There was a day.
she had woken up that day without needing something to look forward to. the day was enough, she decided as she went about the routine of her morning, the carefully crafted routine. she still hadnt heard from him- it had been over a month since they talked, but what she was doing didnt feel like waiting. she was glad for it, glad for something all her own, some way of keeping time, some way of living that was completey foreign to anyone else, completley sacred. if there was something that people couldnt see, if people didnt know, then she was separate, then she lived somewhere else that couldnt be touched by any other mind but her own. that, to her back then, was what forgave her shortcomings, what pardoned all her faults. that she had this perfect capsule inside of her, this one unflawed thing. maybe her legs could be compared to the long tan pair in the short skirt, and come in last, but no one could hold this up to something else and see which wins because no one knew it was there.
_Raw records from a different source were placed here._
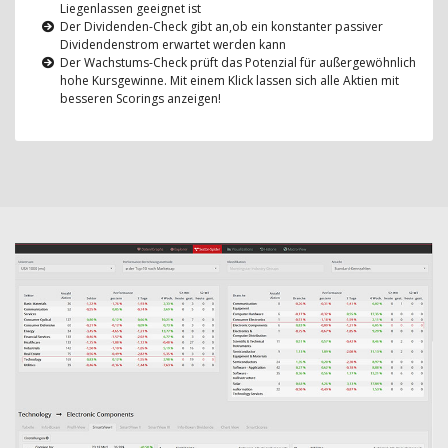
Liegenlassen geeignet ist
Der Dividenden-Check gibt an,ob ein konstanter passiver
Dividendenstrom erwartet werden kann
Der Wachstums-Check prüft das Potenzial für außergewöhnlich
hohe Kursgewinne. Mit einem Klick lassen sich alle Aktien mit
besseren Scorings anzeigen!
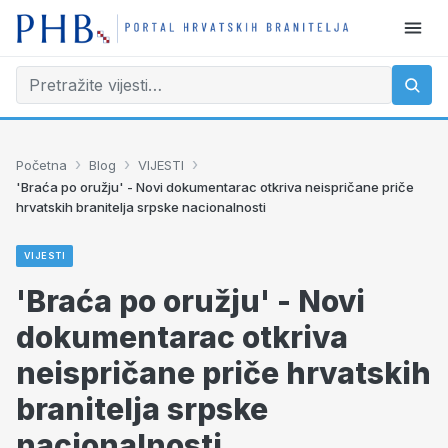
›
›
›
Početna
Blog
VIJESTI
'Braća po oružju' - Novi dokumentarac otkriva neispričane priče
hrvatskih branitelja srpske nacionalnosti
VIJESTI
'Braća po oružju' - Novi
dokumentarac otkriva
neispričane priče hrvatskih
branitelja srpske
nacionalnosti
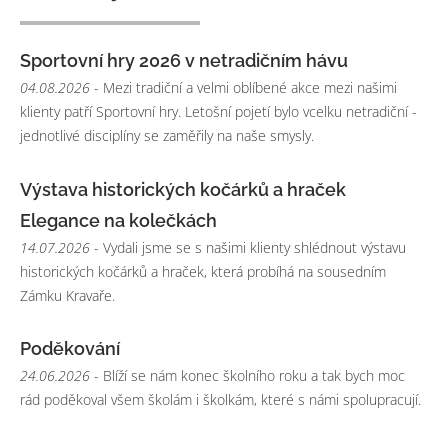
Sportovní hry 2026 v netradičním hávu
04.08.2026
- Mezi tradiční a velmi oblíbené akce mezi našimi
klienty patří Sportovní hry. Letošní pojetí bylo vcelku netradiční -
jednotlivé disciplíny se zaměřily na naše smysly.
Výstava historických kočárků a hraček
Elegance na kolečkách
14.07.2026
- Vydali jsme se s našimi klienty shlédnout výstavu
historických kočárků a hraček, která probíhá na sousedním
Zámku Kravaře.
Poděkování
24.06.2026
- Blíží se nám konec školního roku a tak bych moc
rád poděkoval všem školám i školkám, které s námi spolupracují.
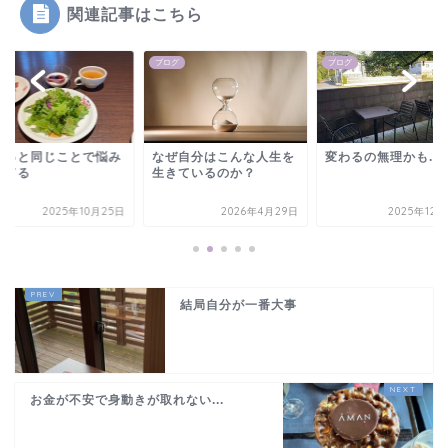
関連記事はこちら
グ
ブログ
ブログ
ーっと同じことで悩み
なぜ自分はこんな人生を
変わるの無理かも...
けてる
生きているのか？
2025年10月25日
2026年4月29日
2025年12
結局自分が一番大事
お金が不安で身動きが取れない...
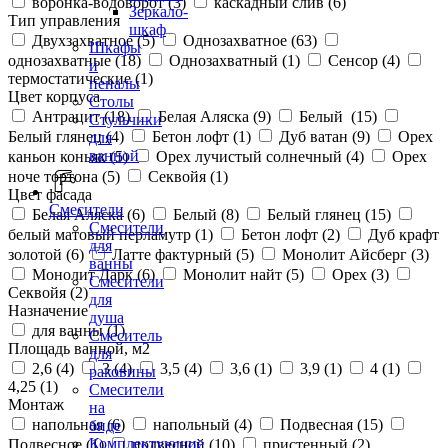
воронка-водоворот (
3
)
каскадный слив (
6
)
Зеркало-
Тип управления
шкаф
Двухзахватное (
5
)
Однозахватное (
63
)
Шкафы
однозахватные (
18
)
Однозахватный (
1
)
Сенсор (
4
)
и
термостатические (
1
)
пеналы
Цвет корпуса
Столы
Антрацит (
18
)
Белая Аляска (
9
)
Белый (
15
)
Стульчики
Белый глянец (
4
)
Бетон лофт (
1
)
Дуб ватан (
9
)
Орех
для
ванной
каньон коньяк (
5
)
Орех лучистый солнечный (
4
)
Орех
ноче тортона (
5
)
Секвойя (
1
)
Цвет фасада
Смесители
Белая Аляска (
6
)
Белый (
8
)
Белый глянец (
15
)
Смесители
белый матовый перламутр (
1
)
Бетон лофт (
2
)
Дуб крафт
для
золотой (
6
)
Латте фактурный (
5
)
Монолит Айсберг (
3
)
ванны
Монолит Дарк (
6
)
Монолит найт (
5
)
Орех (
3
)
Смесители
Секвойя (
2
)
для
Назначение
душа
для ванны (
1
)
Смеситель
Площадь ванной, м2
для
2,6 (
4
)
3 (
4
)
3,5 (
4
)
3,6 (
1
)
3,9 (
1
)
4 (
1
)
раковины
4,25 (
1
)
Смесители
Монтаж
на
напольная (
6
)
напольный (
4
)
Подвесная (
15
)
биде
Комплектующие
Подвесное (
1
)
подвесной (
10
)
пристенный (
2
)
she was sitting in class, in the front row, next to a girl named marissa (she knew this by her neatly printed headline on her notes "Marissa Monde: PSYCH 361"). marissa had these long, oval fingernails with dark pink nail polish on. her fingers were smooth and sinewy and she was picking incessantly at a tiny sliver of skin sticking out like a weed from her cuticle. even her tiny fingers were too big to grasp it, too slippery to yank it out. audrey watched her. her nails and her hands were pretty, like a girl's should be. perfect for rings, for holding hands, for using silverware, waving, putting hair behind ears, touching someone elses face. audrey was jealous. her hands were large, she had long fingers but they didnt look like it becuase they werent slim. they had always reminded her of flatworms, though she couldnt remember if she had ever seen one or even if such a thing really existed. she had very small sqaure nail beds and nails too weak to grow out past the mound of her fingertip. she had desparately wanted, since she was a child, to have long, painted nails. she tried to grow them out frequently, and a few weeks ago had grown them so long she could tap them against her desk so that they made an impatient noise. but once they were that long she became a little scared, because her hands stopped looking like her hands, and she realized that she was spending all of her time just looking at them. with her arm straight ahead as if she was admiring a ring, with her palm facing up and her fingertips curled in, on every surface she could find. she remembered how in high school she could recognize anyone's hands, even the people in her class of fifty that she didnt know that well at all. and everyone used to tease her about biting them, and about how short they could get. and she liked that, that they too could recognize her hands.
the first time she met him she put her hands on top of the counter as he was making her coffee and he looked at them and then smiled as he stirred the milk.
what? she said, though they had never spoken before. she had been waiting in line, at the coffee shop where he worked. she said it in a friendly way, because her heart was beating fast from the sight of him and she knew she couldnt leave without something. something at least.
i knew thats what your hands would look like.
she was startled and it made her heart beat faster. she retracted them from the counter and looked at them, in the same way she looked at them when her nails were long and she couldnt believe they were hers.
but now she wanted marissa's hands. they were feminine and clean. if shown two pictures of hands, one of her uneven, ragged, reddish ones and one of marissa's tan, smooth, long, manicured ones, boys would pick marissa's.
and this was the moment that it stopped snowing on the television set. this was the moment of the day that changed everything for audrey:
she didnt want boys. she wanted him, and he had picked her.
if she had tried to please boys, he would have seen her hands on the counter and not smiled, because they would have been a lie.
and that, audrey realized with a pang to her heart that made her eyelids flutter, is how it always is.